Wenn Sie es sich angewöhnen, einmal pro Monat Ihre Brüste abzutasten, werden Sie sehr schnell ein Gefühl für die individuelle Beschaffenheit Ihres Gewebes bekommen und Veränderungen schnell erkennen. Wichtig ist dabei, auf Knoten und Veränderungen der Brust zu achten. Sollten Sie das feststellen, geraten Sie nicht in Panik: vier von fünf Knoten sind gutartig!

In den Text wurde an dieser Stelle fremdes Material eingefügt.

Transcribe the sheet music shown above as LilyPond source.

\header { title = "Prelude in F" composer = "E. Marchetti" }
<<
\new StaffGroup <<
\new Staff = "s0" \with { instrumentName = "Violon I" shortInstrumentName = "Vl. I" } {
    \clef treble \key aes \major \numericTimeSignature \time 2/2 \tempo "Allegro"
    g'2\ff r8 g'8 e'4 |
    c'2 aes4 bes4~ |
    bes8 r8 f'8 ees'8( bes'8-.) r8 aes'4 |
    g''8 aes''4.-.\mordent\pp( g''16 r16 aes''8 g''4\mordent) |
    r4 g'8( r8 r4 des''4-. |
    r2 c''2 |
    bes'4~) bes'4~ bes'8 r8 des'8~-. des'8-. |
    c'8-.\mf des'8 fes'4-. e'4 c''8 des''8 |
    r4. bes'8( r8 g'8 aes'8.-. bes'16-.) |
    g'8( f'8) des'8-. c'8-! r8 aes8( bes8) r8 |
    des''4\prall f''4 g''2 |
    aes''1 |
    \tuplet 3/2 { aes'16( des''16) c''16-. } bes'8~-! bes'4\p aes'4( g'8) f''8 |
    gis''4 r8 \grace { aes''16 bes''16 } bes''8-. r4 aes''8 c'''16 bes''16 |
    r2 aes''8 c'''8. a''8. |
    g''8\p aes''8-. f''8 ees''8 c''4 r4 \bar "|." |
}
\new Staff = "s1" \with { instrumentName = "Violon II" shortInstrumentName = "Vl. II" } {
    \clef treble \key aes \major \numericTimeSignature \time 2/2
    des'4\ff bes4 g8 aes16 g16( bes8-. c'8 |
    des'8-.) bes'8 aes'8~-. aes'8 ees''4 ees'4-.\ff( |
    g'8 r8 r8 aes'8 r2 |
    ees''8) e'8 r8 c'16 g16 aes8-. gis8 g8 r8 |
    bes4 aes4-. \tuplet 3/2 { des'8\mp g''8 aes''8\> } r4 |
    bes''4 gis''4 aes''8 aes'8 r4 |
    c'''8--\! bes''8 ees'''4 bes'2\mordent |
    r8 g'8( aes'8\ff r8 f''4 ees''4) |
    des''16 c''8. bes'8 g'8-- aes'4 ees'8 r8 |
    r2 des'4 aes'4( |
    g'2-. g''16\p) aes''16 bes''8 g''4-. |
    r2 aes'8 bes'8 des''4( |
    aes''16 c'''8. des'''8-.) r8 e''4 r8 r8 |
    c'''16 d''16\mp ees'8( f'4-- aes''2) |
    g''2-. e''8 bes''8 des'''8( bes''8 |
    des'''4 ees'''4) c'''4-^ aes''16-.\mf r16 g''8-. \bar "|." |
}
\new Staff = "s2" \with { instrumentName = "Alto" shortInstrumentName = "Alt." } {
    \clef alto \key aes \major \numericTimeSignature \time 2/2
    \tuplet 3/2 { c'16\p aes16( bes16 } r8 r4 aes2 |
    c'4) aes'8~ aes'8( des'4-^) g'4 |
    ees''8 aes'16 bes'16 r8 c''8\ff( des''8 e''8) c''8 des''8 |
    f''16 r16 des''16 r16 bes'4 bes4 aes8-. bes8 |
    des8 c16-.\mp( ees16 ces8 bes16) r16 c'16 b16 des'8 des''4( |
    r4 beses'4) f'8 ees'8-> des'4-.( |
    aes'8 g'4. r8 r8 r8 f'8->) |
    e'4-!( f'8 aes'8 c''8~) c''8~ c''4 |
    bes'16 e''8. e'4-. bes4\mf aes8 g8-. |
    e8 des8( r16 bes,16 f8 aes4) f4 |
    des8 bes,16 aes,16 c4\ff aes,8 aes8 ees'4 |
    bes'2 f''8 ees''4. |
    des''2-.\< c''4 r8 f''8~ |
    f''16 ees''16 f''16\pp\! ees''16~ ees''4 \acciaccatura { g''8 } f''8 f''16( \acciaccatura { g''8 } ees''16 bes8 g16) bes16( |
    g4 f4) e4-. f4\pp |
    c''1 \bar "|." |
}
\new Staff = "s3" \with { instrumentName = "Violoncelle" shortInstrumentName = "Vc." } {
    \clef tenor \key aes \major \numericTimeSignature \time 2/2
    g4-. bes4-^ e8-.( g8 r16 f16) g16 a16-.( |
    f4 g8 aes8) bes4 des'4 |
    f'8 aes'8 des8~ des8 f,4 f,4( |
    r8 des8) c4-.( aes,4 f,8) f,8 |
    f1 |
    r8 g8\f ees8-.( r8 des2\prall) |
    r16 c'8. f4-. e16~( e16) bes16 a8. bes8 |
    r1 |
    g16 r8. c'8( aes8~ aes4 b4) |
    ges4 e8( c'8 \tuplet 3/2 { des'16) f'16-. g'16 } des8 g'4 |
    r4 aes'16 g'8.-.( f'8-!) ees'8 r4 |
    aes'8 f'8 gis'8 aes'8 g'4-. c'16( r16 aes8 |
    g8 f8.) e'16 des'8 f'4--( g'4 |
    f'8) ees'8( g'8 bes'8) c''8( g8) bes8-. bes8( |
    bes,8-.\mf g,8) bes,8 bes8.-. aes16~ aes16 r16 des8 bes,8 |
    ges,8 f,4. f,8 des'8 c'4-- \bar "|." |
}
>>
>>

Der beste Zeitpunkt für die Tastuntersuchung ist am Ende der Monatsblutung. Das Brustgewebe ist weich und leichter abzutasten. Wenn Sie keine Periode mehr haben, entscheiden Sie sich für einen bestimmten Tag, etwa den Monatsbeginn. Noch ein Tipp: Nach dem Duschen/Baden oder beim Eincremen lässt sich die Haut besonders gut abtasten.



Lassen Sie sich am besten erstmalig von Ihrem Frauenarzt die Selbstuntersuchung erklären und zeigen, und fragen Sie nach einer kostenlosen Anleitung für zuhause.

Weitere Informationen zur Selbstuntersuchung und Anleitungen dazu (als Video und pdf) finden Sie auch unter www.sicher-fuehlen.de.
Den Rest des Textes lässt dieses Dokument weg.